Sie gab jedoch zu, dass sie durch das Ende der Beziehung, die ungefähr zur gleichen Zeit wie Freunde endete, am Boden zerstört war. Pitt ist nicht zum Shooting erschienen, und laut einem Insider hat er die Ehe bereits „emotional ausgecheckt“. „Es war wirklich schmerzhaft. Es war eine Familie, und es geht mir nicht gut, wenn Familien auseinanderbrechen“, sagte sie über das Verlassen von Friends und fügte hinzu, dass Pitt keine emotionale Unterstützung anbot. “Er war einfach nicht für mich da.” Sie bedauerte auch, nichts für sich zurückgelassen zu haben. “Ich werde mir nicht so viel geben”, sagte sie, als sie gefragt wurde, ob sie etwas anders machen würde. „Ich liebe es, mich um Menschen zu kümmern, und manchmal stelle ich definitiv seine Bedürfnisse vor meine eigenen. Irgendwie verliert man sich irgendwo auf dem Weg.“

Obwohl Aniston sich während der Scheidung verletzt und enttäuscht fühlte, empfindet sie die Erfahrung nicht als „schmerzhaft“. Im Gespräch mit CBS am Sonntagmorgen sagte sie: „Es ist nicht schmerzhaft für mich“, sagte Aniston. „Ich denke, es ist eine Erzählung, die Ihnen folgt, weil es eine interessante Überschrift ist. Obwohl die Scheidung schmerzt, scheint es ihr mehr wehgetan zu haben, Gegenstand endloser Boulevardgeschichten zu sein.

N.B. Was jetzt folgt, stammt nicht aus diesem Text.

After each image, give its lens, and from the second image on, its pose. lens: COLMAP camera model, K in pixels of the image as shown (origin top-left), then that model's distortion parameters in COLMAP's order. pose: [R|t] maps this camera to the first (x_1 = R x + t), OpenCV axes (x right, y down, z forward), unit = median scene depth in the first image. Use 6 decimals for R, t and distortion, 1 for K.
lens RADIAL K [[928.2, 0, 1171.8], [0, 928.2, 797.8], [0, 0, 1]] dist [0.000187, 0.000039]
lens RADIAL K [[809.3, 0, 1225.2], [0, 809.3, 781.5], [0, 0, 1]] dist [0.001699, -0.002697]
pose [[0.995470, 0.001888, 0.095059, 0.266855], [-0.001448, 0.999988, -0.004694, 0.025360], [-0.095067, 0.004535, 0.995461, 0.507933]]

Jennifer Aniston hat die Aufmerksamkeit der Medien satt

Die Scheidungsberichte von Jennifer Aniston hatten eines gemeinsam: Sie wollten die Medien da raushalten. „Wir möchten klarstellen, dass unsere Trennung nicht das Ergebnis von Spekulationen ist, über die von den Boulevardmedien berichtet wurde“, lautete ihre Erklärung mit Brad Pitt, während ihre Erklärung mit Justin Theroux so etwas wie „Was auch immer über uns gedruckt wird, ist es nicht direkt von uns. , ist die fiktive Geschichte eines anderen.

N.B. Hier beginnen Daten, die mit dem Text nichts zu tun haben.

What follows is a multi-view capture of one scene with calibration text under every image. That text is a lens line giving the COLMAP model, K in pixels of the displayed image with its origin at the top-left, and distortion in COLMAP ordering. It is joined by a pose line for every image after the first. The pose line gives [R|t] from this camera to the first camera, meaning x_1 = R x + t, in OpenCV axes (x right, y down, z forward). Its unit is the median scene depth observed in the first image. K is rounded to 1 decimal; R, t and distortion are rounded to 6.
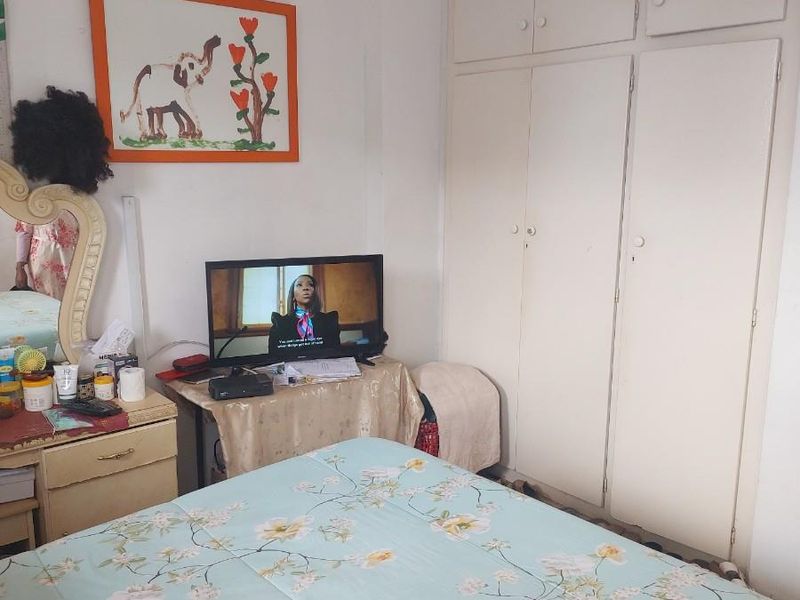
lens RADIAL K [[698.9, 0, 413.6], [0, 698.9, 303.3], [0, 0, 1]] dist [0.089976, -0.179656]
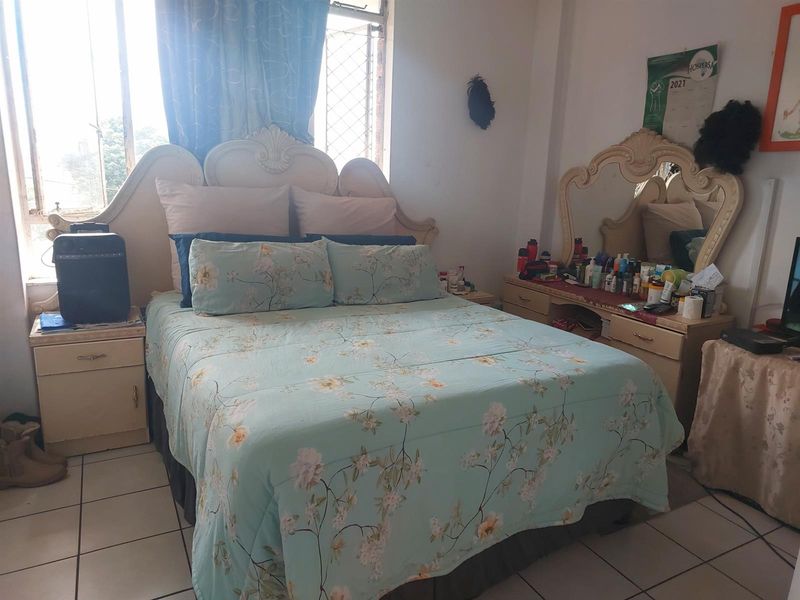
lens RADIAL K [[533.7, 0, 396.9], [0, 533.7, 300.7], [0, 0, 1]] dist [0.000187, 0.002097]
pose [[-0.238640, 0.209083, -0.948333, 0.780118], [-0.218156, 0.940045, 0.262153, -0.052232], [0.946287, 0.269445, -0.178719, 0.635419]]
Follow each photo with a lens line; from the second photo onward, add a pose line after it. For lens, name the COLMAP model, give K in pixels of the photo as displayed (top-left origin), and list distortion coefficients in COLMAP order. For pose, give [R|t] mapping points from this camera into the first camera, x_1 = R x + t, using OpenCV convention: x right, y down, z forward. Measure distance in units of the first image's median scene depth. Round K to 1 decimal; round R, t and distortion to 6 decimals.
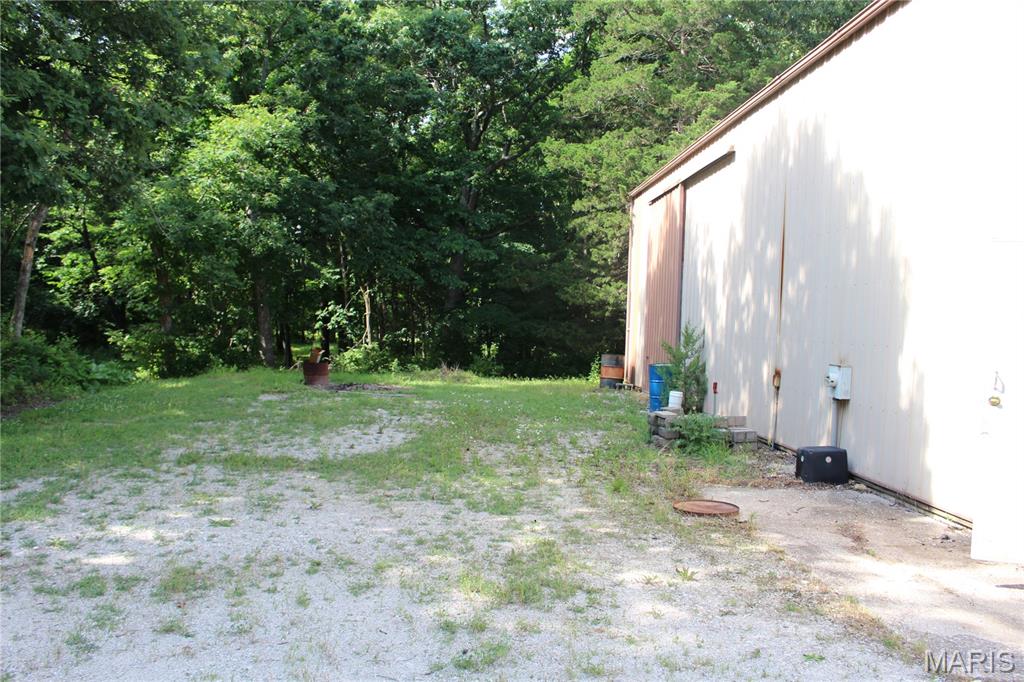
lens RADIAL K [[851.9, 0, 511.1], [0, 851.9, 342.7], [0, 0, 1]] dist [-0.154354, 0.127117]
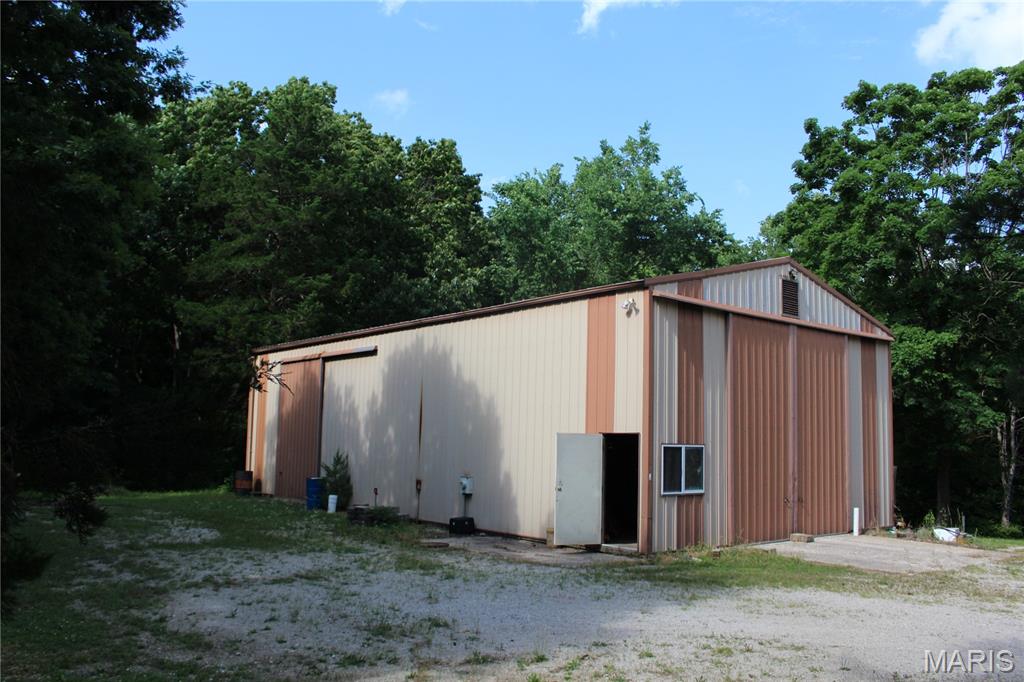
lens RADIAL K [[851.9, 0, 512.8], [0, 851.9, 342.4], [0, 0, 1]] dist [-0.154354, 0.127117]
pose [[0.809268, 0.061325, 0.584230, -0.397841], [0.012996, 0.992424, -0.122173, -0.024547], [-0.587296, 0.106463, 0.802340, -0.416395]]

Aniston machte 2008 ihre Abneigung gegen Mediengespräche deutlich. in ihrem Interview mit Vogue. „Dort waren Dinge gedruckt, die definitiv aus einer Zeit stammten, als ich nicht wusste, dass es passiert“, sagte sie über die Kontroverse. „Ich denke, diese Details waren ein wenig unangemessen, um darüber zu sprechen.“ Sie auch 2016 schrieb über dieses Thema für die Huffington Post. „Ich habe mir immer gesagt, dass die Boulevardzeitungen wie Comics sind, die man nicht ernst nehmen muss“, sagte sie. „Aber ich kann mir das nicht mehr wirklich sagen, denn die Realität ist, dass die Belästigung und Objektivierung, die ich aus erster Hand erlebt habe, eine verzerrte Art widerspiegelt, den Wert einer Frau zu berechnen.“

Glücklicherweise hat sie ein starkes Unterstützungssystem. „Ich habe einfach so viele positive, positive Menschen um mich herum“, sagte sie Der Hollywood Reporter. „Es ist eine Unannehmlichkeit, aber alles ist relativ. Also musste ich mich entscheiden: Ich gebe entweder Bonbons nach und lebe unter meiner Decke, oder ich werde ein kreatives Ventil finden und gedeihen, und das ist es, was ich mache tat.”